#### TASK DETAILS:
Would you repeat the entries below exactly and omit the pictures?

Start of Block

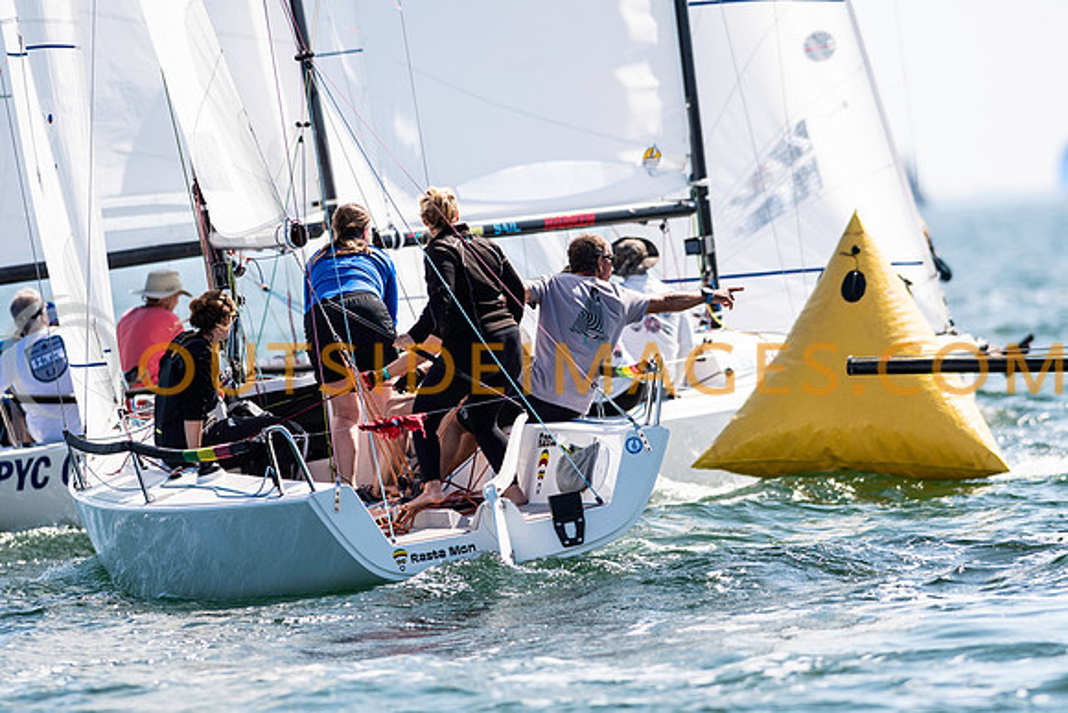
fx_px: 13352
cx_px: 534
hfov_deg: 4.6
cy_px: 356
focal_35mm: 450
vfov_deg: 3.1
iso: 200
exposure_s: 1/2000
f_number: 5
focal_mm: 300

End of Block

#### PROBLEM SOLUTION:
fx_px: 13352
cx_px: 534
hfov_deg: 4.6
cy_px: 356
focal_35mm: 450
vfov_deg: 3.1
iso: 200
exposure_s: 1/2000
f_number: 5
focal_mm: 300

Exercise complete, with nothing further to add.